*YOUR ASSIGNMENT*:
Rewrite the passage about Harp's bee work, starting with "Harp is serious" and going on through "times a month.", and substitute "mittens" for every "gloves".

Harp is serious about sticking to naturalistic methods. He sometimes performs hive extractions to supplement his income, but estimates that 95 percent of the time he can convince the aggrieved party to allow the hive to remain in place. He never wears gloves while working, and only dons a veil or suit for the first few hours of an extraction, when the bees are still acclimating to his presence. “A suit clogs my vision,” he says. “When you have gloves on, you can’t feel the insect. You squish them, which causes them to secrete a pheromone the other bees smell that says, ‘We’re in danger — sting.’ ” Despite poking and prodding thousands of bees a day, Harp says he only gets stung two or three times a month.

*RAW DATA*:
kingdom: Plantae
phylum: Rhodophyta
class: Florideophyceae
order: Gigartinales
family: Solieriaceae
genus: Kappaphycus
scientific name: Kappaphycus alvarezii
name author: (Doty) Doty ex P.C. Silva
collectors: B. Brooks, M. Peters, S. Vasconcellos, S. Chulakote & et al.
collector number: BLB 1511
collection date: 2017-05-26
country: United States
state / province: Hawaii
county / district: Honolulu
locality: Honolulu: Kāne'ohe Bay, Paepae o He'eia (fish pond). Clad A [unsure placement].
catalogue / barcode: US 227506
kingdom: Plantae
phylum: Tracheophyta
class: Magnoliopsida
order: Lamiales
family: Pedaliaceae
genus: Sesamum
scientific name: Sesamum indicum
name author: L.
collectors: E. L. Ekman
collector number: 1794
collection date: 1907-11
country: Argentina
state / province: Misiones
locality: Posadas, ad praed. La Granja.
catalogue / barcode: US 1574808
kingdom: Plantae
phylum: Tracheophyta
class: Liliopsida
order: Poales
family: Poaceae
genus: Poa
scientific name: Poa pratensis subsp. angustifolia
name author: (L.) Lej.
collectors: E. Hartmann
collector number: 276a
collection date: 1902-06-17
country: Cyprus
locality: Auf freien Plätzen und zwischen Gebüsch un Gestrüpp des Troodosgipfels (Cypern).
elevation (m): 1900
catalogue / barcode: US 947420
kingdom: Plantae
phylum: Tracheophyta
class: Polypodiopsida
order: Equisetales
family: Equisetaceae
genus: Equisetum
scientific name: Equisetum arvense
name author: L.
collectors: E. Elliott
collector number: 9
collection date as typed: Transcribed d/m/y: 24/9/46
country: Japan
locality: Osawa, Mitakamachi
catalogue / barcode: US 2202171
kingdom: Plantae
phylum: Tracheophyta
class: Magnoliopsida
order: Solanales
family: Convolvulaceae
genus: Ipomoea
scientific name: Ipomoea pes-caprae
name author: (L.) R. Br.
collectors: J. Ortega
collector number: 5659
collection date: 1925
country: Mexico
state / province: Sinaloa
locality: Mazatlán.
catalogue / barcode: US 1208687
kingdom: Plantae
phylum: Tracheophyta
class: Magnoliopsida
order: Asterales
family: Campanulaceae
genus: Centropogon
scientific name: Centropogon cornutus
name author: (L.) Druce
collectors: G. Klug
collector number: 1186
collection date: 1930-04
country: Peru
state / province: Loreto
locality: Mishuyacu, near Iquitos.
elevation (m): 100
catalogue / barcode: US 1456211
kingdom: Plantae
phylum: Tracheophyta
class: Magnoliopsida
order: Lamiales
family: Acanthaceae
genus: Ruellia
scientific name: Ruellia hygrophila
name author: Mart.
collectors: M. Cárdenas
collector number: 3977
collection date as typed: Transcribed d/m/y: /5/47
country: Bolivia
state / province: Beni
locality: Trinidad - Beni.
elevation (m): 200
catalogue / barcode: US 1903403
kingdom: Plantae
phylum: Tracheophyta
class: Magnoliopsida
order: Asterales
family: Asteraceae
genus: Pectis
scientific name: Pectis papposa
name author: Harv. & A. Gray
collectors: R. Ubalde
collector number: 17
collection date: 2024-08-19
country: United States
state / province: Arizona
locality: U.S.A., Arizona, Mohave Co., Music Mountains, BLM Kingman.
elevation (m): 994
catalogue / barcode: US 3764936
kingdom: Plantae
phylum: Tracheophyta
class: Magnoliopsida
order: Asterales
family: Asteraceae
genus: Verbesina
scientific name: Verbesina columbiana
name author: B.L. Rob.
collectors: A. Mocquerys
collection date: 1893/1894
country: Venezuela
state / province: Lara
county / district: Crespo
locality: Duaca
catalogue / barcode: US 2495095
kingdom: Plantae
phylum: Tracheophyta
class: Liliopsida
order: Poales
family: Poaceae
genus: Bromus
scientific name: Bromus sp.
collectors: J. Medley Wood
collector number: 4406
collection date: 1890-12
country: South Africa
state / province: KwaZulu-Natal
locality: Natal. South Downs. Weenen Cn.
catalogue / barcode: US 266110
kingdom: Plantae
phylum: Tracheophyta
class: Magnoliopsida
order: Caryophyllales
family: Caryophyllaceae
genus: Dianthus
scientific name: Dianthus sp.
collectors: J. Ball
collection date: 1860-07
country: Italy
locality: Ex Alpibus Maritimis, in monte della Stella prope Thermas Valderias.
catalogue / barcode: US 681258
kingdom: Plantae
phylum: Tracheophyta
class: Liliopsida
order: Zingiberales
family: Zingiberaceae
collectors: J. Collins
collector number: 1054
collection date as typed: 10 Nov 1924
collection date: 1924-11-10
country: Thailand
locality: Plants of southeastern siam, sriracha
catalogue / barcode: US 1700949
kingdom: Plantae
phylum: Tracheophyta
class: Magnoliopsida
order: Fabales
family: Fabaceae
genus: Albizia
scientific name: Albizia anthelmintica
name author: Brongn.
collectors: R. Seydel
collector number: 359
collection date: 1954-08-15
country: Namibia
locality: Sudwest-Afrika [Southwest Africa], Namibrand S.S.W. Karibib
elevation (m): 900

*RESULT OF THIS TASK*:
Harp is serious about sticking to naturalistic methods. He sometimes performs hive extractions to supplement his income, but estimates that 95 percent of the time he can convince the aggrieved party to allow the hive to remain in place. He never wears mittens while working, and only dons a veil or suit for the first few hours of an extraction, when the bees are still acclimating to his presence. “A suit clogs my vision,” he says. “When you have mittens on, you can’t feel the insect. You squish them, which causes them to secrete a pheromone the other bees smell that says, ‘We’re in danger — sting.’ ” Despite poking and prodding thousands of bees a day, Harp says he only gets stung two or three times a month.